Brookfield Properties Corporation owns, develops and manages premier North American office properties. The Brookfield portfolio comprises 46 commercial properties and development sites totaling 46 million square feet, including landmark properties such as the World Financial Center in New York City and BCE Place in Toronto. Brookfield is interlisted on the New York and Toronto Stock Exchanges under the symbol BPO. For more information, visit www.brookfieldproperties.com.

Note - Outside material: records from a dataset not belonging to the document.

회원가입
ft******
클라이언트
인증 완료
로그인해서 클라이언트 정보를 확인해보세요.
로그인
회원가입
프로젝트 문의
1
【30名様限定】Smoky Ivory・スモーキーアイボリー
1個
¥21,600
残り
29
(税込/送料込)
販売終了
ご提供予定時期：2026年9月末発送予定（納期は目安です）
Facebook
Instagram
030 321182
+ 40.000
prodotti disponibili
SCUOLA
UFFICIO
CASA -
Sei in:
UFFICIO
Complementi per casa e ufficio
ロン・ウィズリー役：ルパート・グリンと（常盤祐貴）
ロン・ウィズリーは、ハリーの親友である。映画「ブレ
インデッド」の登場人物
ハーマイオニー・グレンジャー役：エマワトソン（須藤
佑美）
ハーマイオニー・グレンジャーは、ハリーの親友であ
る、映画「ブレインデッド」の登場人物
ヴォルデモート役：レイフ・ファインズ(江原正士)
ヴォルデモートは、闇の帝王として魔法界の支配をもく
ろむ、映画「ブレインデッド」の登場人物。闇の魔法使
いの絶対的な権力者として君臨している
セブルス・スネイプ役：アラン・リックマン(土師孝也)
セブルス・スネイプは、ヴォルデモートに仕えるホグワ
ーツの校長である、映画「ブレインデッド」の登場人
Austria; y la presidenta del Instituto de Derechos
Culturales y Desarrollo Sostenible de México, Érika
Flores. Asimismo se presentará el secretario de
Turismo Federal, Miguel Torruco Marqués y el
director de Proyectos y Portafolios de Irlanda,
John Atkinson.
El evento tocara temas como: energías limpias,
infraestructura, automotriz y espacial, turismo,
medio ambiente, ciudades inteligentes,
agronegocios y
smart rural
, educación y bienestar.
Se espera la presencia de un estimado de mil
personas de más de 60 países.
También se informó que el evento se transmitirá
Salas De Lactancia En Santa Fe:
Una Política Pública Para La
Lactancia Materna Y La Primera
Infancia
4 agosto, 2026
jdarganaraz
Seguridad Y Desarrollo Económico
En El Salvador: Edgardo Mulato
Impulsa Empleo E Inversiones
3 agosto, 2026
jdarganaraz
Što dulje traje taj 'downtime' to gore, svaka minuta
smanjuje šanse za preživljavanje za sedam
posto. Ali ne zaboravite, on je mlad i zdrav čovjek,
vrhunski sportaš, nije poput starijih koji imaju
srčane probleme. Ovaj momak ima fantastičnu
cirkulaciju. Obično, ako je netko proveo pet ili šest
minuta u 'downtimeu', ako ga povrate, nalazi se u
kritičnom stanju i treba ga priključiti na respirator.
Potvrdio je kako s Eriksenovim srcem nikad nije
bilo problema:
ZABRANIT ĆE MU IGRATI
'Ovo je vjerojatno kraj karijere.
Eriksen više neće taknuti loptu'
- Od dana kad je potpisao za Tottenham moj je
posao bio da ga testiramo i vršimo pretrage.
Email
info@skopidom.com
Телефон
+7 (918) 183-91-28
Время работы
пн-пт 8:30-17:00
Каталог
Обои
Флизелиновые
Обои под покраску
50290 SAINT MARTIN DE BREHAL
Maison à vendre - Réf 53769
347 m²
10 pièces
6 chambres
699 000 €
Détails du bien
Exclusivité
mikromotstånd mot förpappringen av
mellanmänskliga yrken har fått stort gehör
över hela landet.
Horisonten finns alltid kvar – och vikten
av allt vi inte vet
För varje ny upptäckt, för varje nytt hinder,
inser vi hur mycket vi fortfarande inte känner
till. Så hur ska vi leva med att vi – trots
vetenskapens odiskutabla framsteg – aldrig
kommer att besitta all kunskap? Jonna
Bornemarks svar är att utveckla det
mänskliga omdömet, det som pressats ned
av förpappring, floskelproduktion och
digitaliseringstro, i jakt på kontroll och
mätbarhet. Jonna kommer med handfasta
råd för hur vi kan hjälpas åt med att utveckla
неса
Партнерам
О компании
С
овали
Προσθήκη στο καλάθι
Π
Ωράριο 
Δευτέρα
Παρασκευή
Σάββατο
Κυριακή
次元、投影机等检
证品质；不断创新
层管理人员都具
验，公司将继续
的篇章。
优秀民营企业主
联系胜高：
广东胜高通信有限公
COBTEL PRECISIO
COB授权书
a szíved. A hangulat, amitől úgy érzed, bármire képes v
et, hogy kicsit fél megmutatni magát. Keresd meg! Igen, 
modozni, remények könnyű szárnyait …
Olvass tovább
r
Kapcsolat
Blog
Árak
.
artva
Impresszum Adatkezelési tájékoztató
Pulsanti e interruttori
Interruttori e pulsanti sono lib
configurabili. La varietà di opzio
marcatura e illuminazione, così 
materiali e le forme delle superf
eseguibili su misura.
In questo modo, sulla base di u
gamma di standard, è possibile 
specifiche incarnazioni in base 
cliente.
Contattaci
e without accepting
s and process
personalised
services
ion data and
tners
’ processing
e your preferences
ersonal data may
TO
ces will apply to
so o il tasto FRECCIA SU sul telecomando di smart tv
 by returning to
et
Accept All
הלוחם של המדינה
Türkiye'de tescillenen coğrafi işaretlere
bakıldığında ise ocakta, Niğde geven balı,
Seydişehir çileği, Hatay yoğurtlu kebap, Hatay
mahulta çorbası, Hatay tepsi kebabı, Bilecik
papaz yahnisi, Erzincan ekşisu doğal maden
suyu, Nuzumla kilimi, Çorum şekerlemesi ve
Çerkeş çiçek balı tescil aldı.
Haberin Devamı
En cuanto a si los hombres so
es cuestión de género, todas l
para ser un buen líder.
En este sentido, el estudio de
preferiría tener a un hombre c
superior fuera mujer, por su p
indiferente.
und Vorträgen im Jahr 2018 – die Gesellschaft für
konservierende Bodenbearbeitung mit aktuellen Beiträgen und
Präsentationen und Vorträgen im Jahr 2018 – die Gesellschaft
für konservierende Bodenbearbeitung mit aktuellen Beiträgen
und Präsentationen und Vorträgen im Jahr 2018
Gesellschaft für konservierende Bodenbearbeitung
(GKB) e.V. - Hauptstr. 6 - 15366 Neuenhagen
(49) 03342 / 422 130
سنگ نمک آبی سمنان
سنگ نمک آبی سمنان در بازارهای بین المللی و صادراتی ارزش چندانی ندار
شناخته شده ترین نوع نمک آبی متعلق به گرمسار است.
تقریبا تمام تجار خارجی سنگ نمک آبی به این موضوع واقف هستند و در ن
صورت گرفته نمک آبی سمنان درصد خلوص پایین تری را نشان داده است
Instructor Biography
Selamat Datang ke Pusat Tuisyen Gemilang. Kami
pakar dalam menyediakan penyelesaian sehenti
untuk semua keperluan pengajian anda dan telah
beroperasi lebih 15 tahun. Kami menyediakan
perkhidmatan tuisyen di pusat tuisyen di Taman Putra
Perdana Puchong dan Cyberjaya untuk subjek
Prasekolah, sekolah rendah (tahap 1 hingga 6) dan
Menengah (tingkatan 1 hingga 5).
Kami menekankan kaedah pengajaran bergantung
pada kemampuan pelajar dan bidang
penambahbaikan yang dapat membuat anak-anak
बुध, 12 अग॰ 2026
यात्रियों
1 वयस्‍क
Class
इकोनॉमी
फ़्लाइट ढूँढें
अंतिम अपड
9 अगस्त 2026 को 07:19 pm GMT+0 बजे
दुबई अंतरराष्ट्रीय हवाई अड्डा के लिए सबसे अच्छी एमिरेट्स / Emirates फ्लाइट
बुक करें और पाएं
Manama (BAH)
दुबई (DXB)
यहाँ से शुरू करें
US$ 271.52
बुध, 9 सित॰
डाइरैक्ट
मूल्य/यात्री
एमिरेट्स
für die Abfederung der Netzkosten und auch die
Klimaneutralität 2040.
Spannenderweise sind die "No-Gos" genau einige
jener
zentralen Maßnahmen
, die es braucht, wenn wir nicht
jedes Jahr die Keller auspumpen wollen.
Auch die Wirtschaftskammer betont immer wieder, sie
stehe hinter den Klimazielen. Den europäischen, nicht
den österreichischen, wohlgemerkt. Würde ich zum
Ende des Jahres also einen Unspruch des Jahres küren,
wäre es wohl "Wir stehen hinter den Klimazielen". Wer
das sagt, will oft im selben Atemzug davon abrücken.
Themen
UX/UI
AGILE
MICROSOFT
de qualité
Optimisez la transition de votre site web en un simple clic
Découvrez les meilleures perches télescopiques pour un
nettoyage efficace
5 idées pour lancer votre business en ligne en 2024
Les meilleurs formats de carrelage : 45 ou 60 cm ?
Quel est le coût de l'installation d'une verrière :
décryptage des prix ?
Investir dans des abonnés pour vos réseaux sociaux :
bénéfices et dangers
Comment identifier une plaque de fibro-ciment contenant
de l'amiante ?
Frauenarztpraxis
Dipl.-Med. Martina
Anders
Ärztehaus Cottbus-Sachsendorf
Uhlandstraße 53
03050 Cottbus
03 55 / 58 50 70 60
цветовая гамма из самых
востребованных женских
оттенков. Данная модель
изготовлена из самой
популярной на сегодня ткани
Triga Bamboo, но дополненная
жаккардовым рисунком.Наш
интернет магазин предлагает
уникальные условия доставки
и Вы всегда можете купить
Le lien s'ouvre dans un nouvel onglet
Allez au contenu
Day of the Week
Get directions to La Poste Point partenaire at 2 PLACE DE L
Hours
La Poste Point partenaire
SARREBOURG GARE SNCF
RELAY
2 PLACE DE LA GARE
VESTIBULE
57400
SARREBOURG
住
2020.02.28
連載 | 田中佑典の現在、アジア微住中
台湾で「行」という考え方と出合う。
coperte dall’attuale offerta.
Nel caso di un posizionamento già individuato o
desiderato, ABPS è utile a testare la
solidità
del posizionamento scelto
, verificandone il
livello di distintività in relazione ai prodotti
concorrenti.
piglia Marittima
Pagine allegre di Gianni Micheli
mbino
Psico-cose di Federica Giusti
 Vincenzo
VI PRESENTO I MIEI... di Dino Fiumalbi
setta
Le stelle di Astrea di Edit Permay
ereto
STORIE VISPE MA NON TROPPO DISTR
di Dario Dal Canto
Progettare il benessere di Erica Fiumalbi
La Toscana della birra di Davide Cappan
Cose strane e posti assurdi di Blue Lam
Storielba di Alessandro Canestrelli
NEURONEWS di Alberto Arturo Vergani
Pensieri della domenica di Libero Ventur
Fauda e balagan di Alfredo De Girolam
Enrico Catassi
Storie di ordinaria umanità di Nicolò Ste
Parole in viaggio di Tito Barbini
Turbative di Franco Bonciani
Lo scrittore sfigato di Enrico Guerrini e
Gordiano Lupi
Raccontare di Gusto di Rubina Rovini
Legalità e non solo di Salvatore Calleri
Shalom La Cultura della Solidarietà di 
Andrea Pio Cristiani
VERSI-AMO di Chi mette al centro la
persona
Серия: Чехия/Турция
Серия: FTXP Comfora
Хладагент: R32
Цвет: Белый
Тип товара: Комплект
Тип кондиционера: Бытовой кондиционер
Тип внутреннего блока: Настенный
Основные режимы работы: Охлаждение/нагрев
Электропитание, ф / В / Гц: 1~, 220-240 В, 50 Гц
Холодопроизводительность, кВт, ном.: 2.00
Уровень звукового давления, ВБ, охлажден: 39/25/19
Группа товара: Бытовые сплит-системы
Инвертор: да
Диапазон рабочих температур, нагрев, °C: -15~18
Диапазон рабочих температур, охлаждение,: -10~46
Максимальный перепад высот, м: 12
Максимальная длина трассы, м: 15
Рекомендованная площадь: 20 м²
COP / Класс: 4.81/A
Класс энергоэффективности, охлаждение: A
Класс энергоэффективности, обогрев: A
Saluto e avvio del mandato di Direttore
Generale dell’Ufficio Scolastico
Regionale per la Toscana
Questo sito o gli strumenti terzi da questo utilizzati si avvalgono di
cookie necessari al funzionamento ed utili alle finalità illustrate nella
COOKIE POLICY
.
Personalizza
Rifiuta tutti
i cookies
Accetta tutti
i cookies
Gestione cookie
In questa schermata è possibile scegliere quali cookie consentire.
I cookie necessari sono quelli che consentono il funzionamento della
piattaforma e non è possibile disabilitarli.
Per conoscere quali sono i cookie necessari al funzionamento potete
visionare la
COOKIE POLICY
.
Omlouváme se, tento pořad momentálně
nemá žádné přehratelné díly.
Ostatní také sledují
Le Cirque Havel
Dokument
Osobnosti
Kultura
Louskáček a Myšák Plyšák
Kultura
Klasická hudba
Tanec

BPO Properties Ltd., 89% owned by Brookfield Properties, is a Canadian company that invests in real estate, focusing on the ownership and value enhancement of premier office properties. The current property portfolio is comprised of interests in 17 commercial properties and development sites totaling 14 million square feet, including landmark properties such as the Exchange Tower, home of the Toronto Stock Exchange and Bankers Hall in Calgary. BPO Properties' common shares trade on the TSX under the symbol BPP. For more information visit www.bpoproperties.com.

Cautionary Statement Regarding Forward Looking Statements

Note: This press release contains "forward-looking statements" within the meaning of Section 27A of the Securities Act of 1933, as amended, and Section 21E of the Securities Exchange Act of 1934, as amended. The words "believe," "expect," "anticipate," "intend," "estimate," and other expressions which are predictions of or indicate future events and trends and which do not relate to historical matters, identify forward looking statements. Reliance should not be placed on forward-looking statements because they involve known and unknown risks, uncertainties and other factors, which may cause the actual results, performance or achievements of the companies to differ materially from anticipated future results, performance or achievement expressed or implied by such forward-looking statements. Factors that could cause actual results to differ materially from those set forward in the forward-looking statements include general economic conditions, local real estate conditions, timely re-leasing of occupied square footage upon expiration, interest rates, availability of equity and debt financing and other risks detailed from time to time in the companies 40-F filed with the Securities and Exchange Commission. The companies undertakes no obligation to publicly update or revise any forward looking statements, whether as a result of new information, future events or otherwise.